*Aufgabe 1*
Nenne bitte alle Schritte, mit denen sich Lena Winter laut dem Interview über Auktionen auf eine Versteigerung vorbereitet.
*Aufgabe 2*
Führe das Interview über Auktionen nach seinem letzten Satz weiter.

*Ausgewählte Textstelle*
____________________
Lena Winter, wie bereiten Sie sich auf eine Versteigerung vor?
Akribisch schaue ich mir das Auktionsprotokoll an, den Katalog kann ich fast auswendig. Ich informiere mich darüber, welche Mitarbeiterin welchen Sammler an welchem Telefon haben wird. Ich studiere die schriftlichen Vorab-Gebote.
Vor welchem Fehler haben Sie die meiste Angst?
Dass ich ein Gebot übersehe. Das ist ein Albtraum, weil ich das nicht korrigieren kann. Aber dafür habe ich auch ganz viele tolle Kollegen im Saal, die alle aufpassen.
Vor einem Jahr hatte ein Auktionator 17 mit 70 Millionen Dollar verwechselt. Die Auktion musste abgebrochen werden.
Was für ein Skandal! Das darf nicht, aber kann eben passieren.
Was ist Ihr bester Trick, um das Publikum zum Weiterbieten zu animieren?
Natürlich braucht es Sympathie, aber auch die ganz direkte Ansprache. Kommt immer auch darauf an, um welche Art Auktion es sich handelt. Bei einer Charity-Auktion etwa kann man etwas alberner sein.
Das alles hat wohl auch mit flirten zu tun, oder?
Absolut. Es geht darum, sich gegenseitig ein gutes Gefühl zu geben, zu schmeicheln, sich zu umgarnen und herauszufordern.
Wieviel Prozent Gewinn können wohl gute Auktionatorinnen und Auktionatoren herausholen?
Bestimmt zehn bis 20 Prozent. Es ist schon eine große Verantwortung.
____________________
[Gesammelte Dateneinträge]
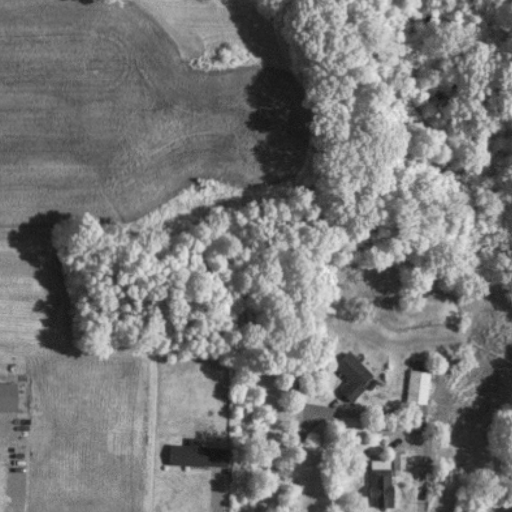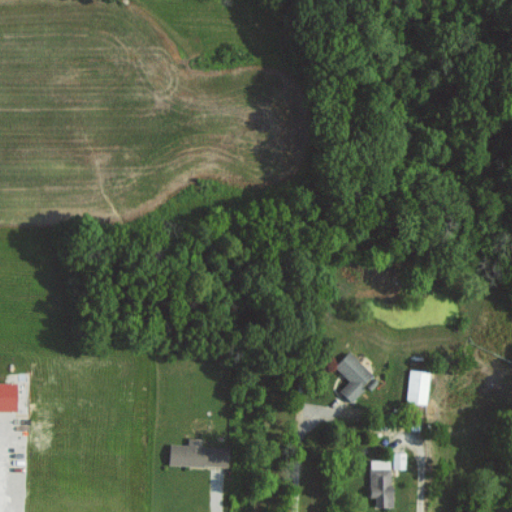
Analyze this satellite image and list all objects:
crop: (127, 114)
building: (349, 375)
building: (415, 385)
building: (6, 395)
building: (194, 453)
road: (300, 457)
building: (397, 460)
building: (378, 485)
____________________
*Lösung 1*
- Sie schaut sich das Auktionsprotokoll akribisch an.
- Sie kann den Katalog fast auswendig.
- Sie informiert sich darüber, welche Mitarbeiterin welchen Sammler an welchem Telefon haben wird.
- Sie studiert die schriftlichen Vorab-Gebote.

*Lösung 2*
Warum gibt es eigentlich so wenig Frauen in diesem Beruf?
Das ist eine grundsätzliche Frage: Warum sind in Führungspositionen so viele Männer? Es ist Zeit, dass sich das auch in Auktionshäusern ändert, jetzt, wo endlich auch die Preise für Kunst von Frauen anziehen. Es gibt einige große Auktionatorinnen, vor allem in England, aber es ist immer noch ein sehr männerdominierter Beruf. Vielleicht hat es damit zu tun, dass Frauen diese Tätigkeit eine Zeit lang nicht zugetraut wurde. Allerdings auktioniert bei Ketterer schon seit einigen Jahren auch Gudrun Ketterer.
Was machen Auktionatorinnen anders als Auktionatoren?
Gefährlich, darauf zu antworten. Sie sind weicher? Ein bisschen charmanter? Im Sinne von Fürsorge, dass sie länger warten, nach dem Publikum schauen und jedem und jeder das Gefühl geben, willkommen zu sein. Frauen gelingt es damit sehr gut, den Raum in Besitz zu nehmen, auch wenn sie weniger Show machen als Männer, weniger Entertainer sind.
Haben Sie Vorbilder?
Es gibt wenige. Ich bin vergangenes Jahr eigens nach London gereist, um Helena Newman zu sehen, diese wichtige Sotheby’s-Auktionatorin für Impressionismus und Moderne Kunst. Es gibt viele Männer, die sagen: "Ich habe noch nie eine Frau gut auktionieren sehen." Dann schaut euch doch nur mal diese Frau an!
Muss man sich als Auktionatorin also besonders beweisen?
Generell ist das ein Beruf, bei dem man sich beweisen muss und immer besser wird, je routinierter man wird. Wir wurden von einem Schauspiellehrer trainiert, der uns beigebracht hat, souverän zu sprechen und auch Gebote abzulehnen, wenn sie in zu kleinen Schritten kommen. Es geht darum, die Chefinnenrolle anzunehmen und sich darin wohlzufühlen. Wir können die Leute, vor allem die im Saal, auch ziemlich beeinflussen.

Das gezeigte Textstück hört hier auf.